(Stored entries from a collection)
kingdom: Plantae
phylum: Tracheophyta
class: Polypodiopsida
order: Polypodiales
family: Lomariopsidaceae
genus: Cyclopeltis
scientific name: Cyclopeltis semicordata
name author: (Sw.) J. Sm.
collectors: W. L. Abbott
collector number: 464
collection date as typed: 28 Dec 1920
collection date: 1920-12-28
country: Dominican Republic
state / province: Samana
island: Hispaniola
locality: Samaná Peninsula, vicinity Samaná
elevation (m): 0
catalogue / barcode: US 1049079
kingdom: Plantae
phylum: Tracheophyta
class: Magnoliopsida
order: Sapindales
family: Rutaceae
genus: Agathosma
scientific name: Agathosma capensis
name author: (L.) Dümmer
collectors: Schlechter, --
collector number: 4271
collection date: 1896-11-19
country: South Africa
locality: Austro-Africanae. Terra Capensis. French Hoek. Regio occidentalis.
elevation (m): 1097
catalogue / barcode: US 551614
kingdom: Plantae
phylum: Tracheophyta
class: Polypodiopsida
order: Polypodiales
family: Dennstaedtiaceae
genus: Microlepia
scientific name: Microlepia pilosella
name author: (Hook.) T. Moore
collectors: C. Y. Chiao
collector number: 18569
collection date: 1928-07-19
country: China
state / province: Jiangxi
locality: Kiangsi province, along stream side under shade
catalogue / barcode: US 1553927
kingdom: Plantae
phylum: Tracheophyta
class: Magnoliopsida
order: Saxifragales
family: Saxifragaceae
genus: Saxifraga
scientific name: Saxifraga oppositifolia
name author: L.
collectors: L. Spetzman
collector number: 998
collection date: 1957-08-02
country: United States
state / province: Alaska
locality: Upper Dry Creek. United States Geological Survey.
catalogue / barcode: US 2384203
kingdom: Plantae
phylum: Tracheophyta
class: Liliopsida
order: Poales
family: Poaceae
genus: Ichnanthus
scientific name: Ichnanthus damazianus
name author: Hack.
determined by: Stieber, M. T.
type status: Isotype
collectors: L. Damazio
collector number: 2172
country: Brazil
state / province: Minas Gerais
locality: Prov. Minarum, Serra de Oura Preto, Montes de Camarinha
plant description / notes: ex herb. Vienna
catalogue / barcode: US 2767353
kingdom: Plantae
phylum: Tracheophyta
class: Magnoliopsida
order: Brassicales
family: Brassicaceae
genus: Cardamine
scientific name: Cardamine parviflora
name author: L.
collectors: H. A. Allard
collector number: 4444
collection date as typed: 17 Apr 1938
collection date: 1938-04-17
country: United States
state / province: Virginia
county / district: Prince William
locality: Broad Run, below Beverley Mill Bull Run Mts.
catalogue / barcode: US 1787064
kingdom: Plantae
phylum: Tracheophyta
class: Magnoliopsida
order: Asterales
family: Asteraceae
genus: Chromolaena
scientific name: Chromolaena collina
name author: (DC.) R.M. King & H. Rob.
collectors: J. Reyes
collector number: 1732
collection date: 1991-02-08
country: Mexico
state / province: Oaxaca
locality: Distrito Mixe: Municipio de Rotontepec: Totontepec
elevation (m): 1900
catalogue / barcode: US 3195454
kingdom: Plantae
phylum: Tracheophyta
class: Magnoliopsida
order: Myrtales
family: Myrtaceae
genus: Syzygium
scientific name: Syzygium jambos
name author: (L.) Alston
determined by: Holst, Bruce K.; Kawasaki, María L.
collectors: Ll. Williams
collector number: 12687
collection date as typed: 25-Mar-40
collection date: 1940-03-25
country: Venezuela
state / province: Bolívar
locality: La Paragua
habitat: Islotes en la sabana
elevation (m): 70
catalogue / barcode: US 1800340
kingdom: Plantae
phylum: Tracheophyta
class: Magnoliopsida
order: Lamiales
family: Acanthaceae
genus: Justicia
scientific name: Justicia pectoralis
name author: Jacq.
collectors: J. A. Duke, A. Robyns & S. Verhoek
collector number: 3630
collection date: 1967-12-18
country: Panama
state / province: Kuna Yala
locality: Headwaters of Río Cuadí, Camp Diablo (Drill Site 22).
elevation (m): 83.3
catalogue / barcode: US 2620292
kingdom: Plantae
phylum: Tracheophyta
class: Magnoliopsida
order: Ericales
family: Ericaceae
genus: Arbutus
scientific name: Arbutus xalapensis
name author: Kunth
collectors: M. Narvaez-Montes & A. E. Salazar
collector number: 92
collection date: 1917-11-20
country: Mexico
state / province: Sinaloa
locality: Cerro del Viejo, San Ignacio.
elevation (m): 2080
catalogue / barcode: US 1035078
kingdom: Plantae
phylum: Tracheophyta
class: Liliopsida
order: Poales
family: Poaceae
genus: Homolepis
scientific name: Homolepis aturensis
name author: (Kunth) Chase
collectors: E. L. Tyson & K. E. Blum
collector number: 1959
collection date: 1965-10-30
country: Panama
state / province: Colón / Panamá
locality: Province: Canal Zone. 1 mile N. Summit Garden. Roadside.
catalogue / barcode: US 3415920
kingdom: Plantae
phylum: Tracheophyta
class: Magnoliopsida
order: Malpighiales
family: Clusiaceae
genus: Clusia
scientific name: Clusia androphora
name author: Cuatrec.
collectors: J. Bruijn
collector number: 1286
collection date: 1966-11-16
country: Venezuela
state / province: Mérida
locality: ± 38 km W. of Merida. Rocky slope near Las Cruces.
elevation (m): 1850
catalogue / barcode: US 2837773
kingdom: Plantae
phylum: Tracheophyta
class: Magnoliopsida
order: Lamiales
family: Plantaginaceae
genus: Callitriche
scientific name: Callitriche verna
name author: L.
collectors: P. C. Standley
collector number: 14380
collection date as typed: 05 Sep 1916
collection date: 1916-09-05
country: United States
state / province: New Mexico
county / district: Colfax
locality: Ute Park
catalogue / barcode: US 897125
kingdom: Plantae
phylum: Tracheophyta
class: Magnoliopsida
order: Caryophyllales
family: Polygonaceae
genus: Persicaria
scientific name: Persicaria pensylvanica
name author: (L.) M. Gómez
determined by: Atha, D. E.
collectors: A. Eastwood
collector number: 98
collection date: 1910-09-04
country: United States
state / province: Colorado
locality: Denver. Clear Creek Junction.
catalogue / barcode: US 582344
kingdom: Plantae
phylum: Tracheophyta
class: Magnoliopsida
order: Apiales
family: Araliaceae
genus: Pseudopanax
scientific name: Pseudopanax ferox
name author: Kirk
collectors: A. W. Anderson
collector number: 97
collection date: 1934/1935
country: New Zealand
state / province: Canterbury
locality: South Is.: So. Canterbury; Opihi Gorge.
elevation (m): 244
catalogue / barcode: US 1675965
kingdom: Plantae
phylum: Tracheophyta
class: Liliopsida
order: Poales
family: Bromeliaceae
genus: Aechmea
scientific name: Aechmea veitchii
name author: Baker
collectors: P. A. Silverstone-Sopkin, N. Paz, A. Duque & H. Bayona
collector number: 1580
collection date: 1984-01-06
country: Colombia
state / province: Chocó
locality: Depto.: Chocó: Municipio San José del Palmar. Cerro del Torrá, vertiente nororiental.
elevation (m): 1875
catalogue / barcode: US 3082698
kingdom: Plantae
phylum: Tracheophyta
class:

* Work to do: Could you output the lines of the entries above, from the line with "collection date: 1967-12-18" up to and including the line with "genus: Homolepis", as a JSON list of strings with one string per line and blank lines left out?

* Output below:
[
  "collection date: 1967-12-18",
  "country: Panama",
  "state / province: Kuna Yala",
  "locality: Headwaters of Río Cuadí, Camp Diablo (Drill Site 22).",
  "elevation (m): 83.3",
  "catalogue / barcode: US 2620292",
  "kingdom: Plantae",
  "phylum: Tracheophyta",
  "class: Magnoliopsida",
  "order: Ericales",
  "family: Ericaceae",
  "genus: Arbutus",
  "scientific name: Arbutus xalapensis",
  "name author: Kunth",
  "collectors: M. Narvaez-Montes & A. E. Salazar",
  "collector number: 92",
  "collection date: 1917-11-20",
  "country: Mexico",
  "state / province: Sinaloa",
  "locality: Cerro del Viejo, San Ignacio.",
  "elevation (m): 2080",
  "catalogue / barcode: US 1035078",
  "kingdom: Plantae",
  "phylum: Tracheophyta",
  "class: Liliopsida",
  "order: Poales",
  "family: Poaceae",
  "genus: Homolepis"
]